DIRECTIVE =
Can you give the lines of text in this data again exactly, character for character, leaving out the pictures?

───── STUDY MATERIAL ─────

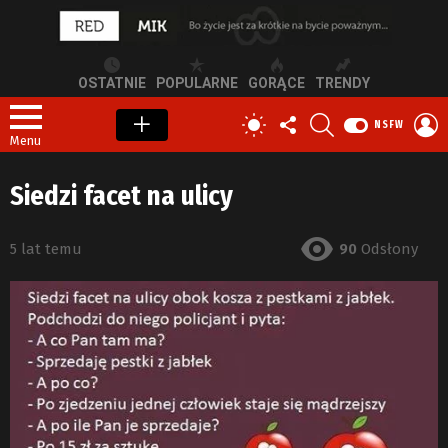
OSTATNIE
POPULARNE
GORĄCE
TRENDY
OBSERWUJ
SZUKAJ
Z
PRZEŁĄCZ
NSFW
NAS
S
SKÓRKĘ
Menu
Siedzi facet na ulicy
5 lat temu
90
Odsłony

─────

REPLY TO THE TASK =
OSTATNIE
POPULARNE
GORĄCE
TRENDY
OBSERWUJ
SZUKAJ
Z
PRZEŁĄCZ
NSFW
NAS
S
SKÓRKĘ
Menu
Siedzi facet na ulicy
5 lat temu
90
Odsłony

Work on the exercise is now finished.